More recently William Morgan’s team have tried to determine whether it’s the exercise per se or the rise in temperature which makes people feel good after exercise. He found that if the whole body is heated mood can improve for up to twenty-four hours and in the bloodstream at least, levels of beta-endorphins rise. The team have come up with ingenious experiments in an attempt to establish the answer such as getting one group to exercise dressed in everyday fitness gear while another group exercised clad in warm clothes, a hood, gloves, a surgical mask and two blankets. Despite the rise in body temperature, not surprisingly the hot group ended up feeling more anxious than the others, rather than less. Another approach is to prevent the exercise from increasing the body’s temperature by lying in a cold bath for half an hour before exercising. It was found that if a person’s body had been cooled beforehand their temperature remained low and they felt no better after exercise, whereas the people whose bodies had not been cooled did feel happier after exercise, suggesting that it could be the rise in temperature, not the exercise itself, that makes people feel better.

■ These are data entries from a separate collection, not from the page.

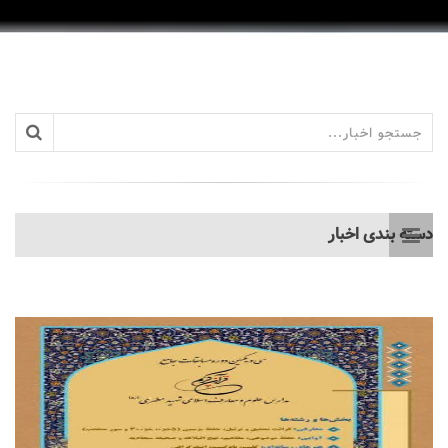
دسته بندی اخبار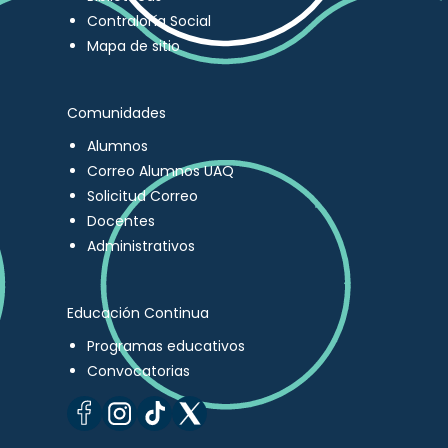
Contraloría Social
Mapa de sitio
Comunidades
Alumnos
Correo Alumnos UAQ
Solicitud Correo
Docentes
Administrativos
Educación Continua
Programas educativos
Convocatorias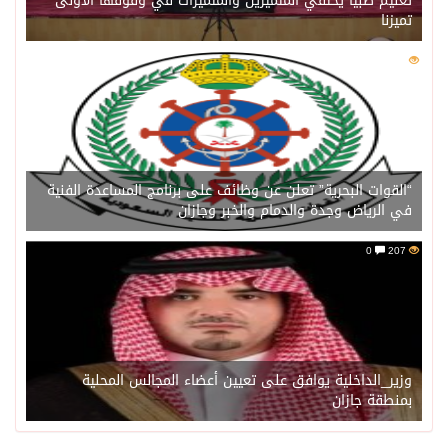
تعليم صبيا يحتفي المتميزين والمتميزات في وقوفها الأولى
تميزنا
0
211
“القوات البحرية” تعلن عن وظائف على برنامج المساعدة الفنية
في الرياض وجدة والدمام والخبر وجازان
0
207
وزير_الداخلية يوافق على تعيين أعضاء المجالس المحلية
بمنطقة جازان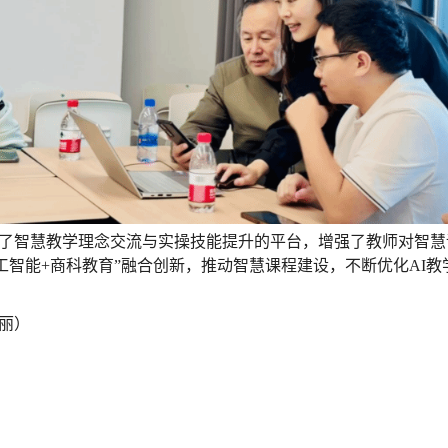
了智慧教学理念交流与实操技能提升的平台，增强了教师对智慧
工智能+商科教育”融合创新，推动智慧课程建设，不断优化AI
丽）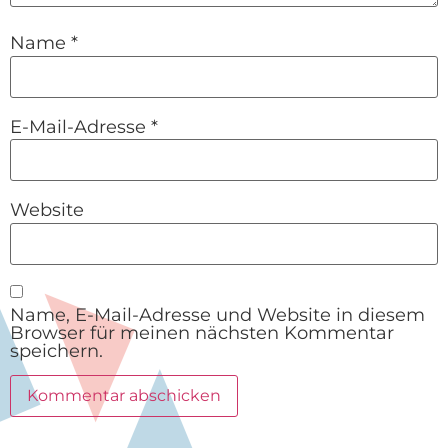
Name
*
E-Mail-Adresse
*
Website
Name, E-Mail-Adresse und Website in diesem
Browser für meinen nächsten Kommentar
speichern.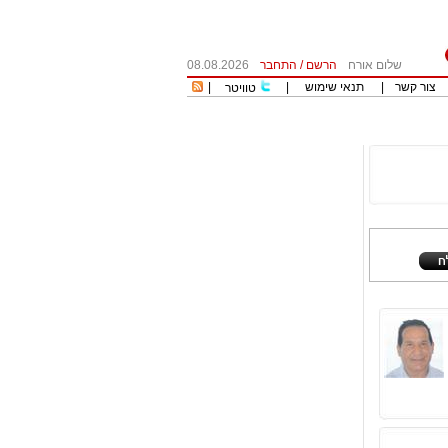
שלום אורח
הרשם
/
התחבר
08.08.2026
צור קשר
|
תנאי שימוש
|
|
טוויטר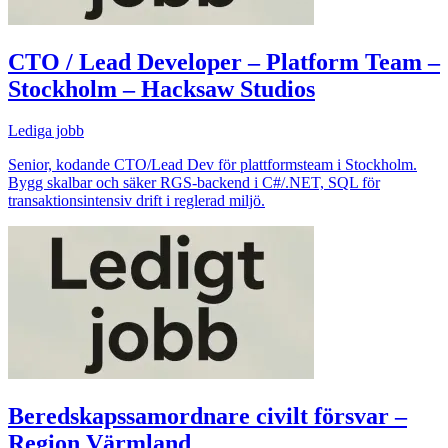
CTO / Lead Developer – Platform Team –
Stockholm – Hacksaw Studios
Lediga jobb
Senior, kodande CTO/Lead Dev för plattformsteam i Stockholm.
Bygg skalbar och säker RGS-backend i C#/.NET, SQL för
transaktionsintensiv drift i reglerad miljö.
Beredskapssamordnare civilt försvar –
Region Värmland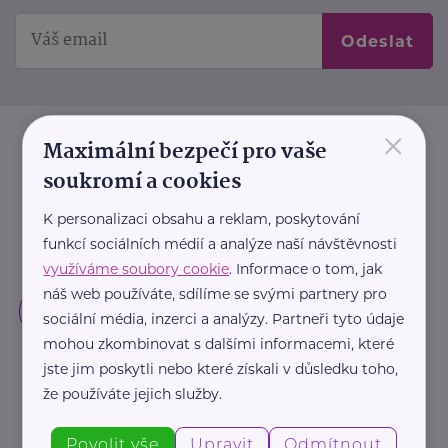
Odeslat
×
Maximální bezpečí pro vaše
soukromí a cookies
K personalizaci obsahu a reklam, poskytování
funkcí sociálních médií a analýze naší návštěvnosti
využíváme soubory cookie
. Informace o tom, jak
náš web používáte, sdílíme se svými partnery pro
sociální média, inzerci a analýzy. Partneři tyto údaje
mohou zkombinovat s dalšími informacemi, které
jste jim poskytli nebo které získali v důsledku toho,
že používáte jejich služby.
Povolit vše
Upravit
Odmítnout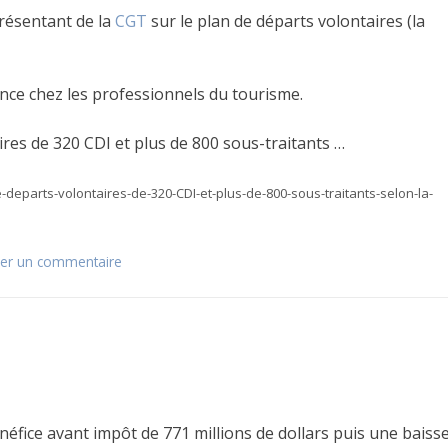
présentant de la
CGT
sur le plan de départs volontaires (la
ence chez les professionnels du tourisme.
res de 320 CDI et plus de 800 sous-traitants …
parts-volontaires-de-320-CDI-et-plus-de-800-sous-traitants-selon-la-
ser un commentaire
sur
Le
plan
de
départ
dans
Tourmag
éfice avant impôt de 771 millions de dollars puis une baiss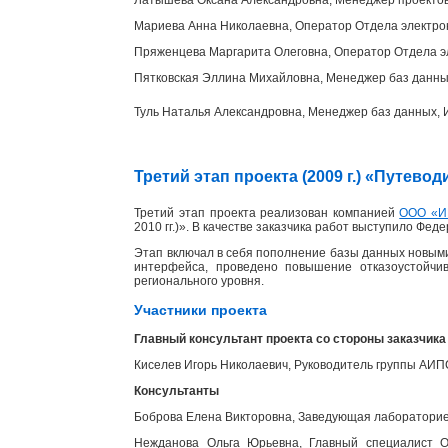
Мариева Анна Николаевна, Оператор Отдела электр
Пряженцева Маргарита Олеговна, Оператор Отдела э
Пятковская Эллина Михайловна, Менеджер баз данн
Туль Наталья Александровна, Менеджер баз данных
Третий этап проекта (2009 г.) «Путев
Третий этап проекта реализован компанией
ООО «И
2010 гг.)». В качестве заказчика работ выступило Фед
Этап включал в себя пополнение базы данных новыми
интерфейса, проведено повышение отказоустойчи
регионального уровня.
Участники проекта
Главный консультант проекта со стороны заказчика
Киселев Игорь Николаевич, Руководитель группы АИ
Консультанты
Боброва Елена Викторовна, Заведующая лабораторией
Нежданова Ольга Юрьевна, Главный специалист От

Another way of testing this theory is to prevent body temperature from rising with exercise by doing that exercise under water, but when this was tried with scuba divers they still felt better afterwards, suggesting that it’s not the warmth that’s doing the trick. At the University of California Shawn Youngstedt and his team put volunteers on exercise bikes under water with their heads poking out above the surface. There was no improvement in mood after exercising, but the researchers do warn that this might have been due to the novelty of the task or anxiety caused by having their oesophageal temperature taken – a procedure involving the insertion of a tube up the nose and down into the throat. Other experiments have involved exercising while wearing a scarf filled with ice and even having a rectal temperature taken before, after and (somehow) during exercise. In this study anxiety did decrease after the exercise session, but perhaps the participants were simply relieved that it was over. So it seems that exercise can make people feel good, but we’re still a long way from knowing exactly why.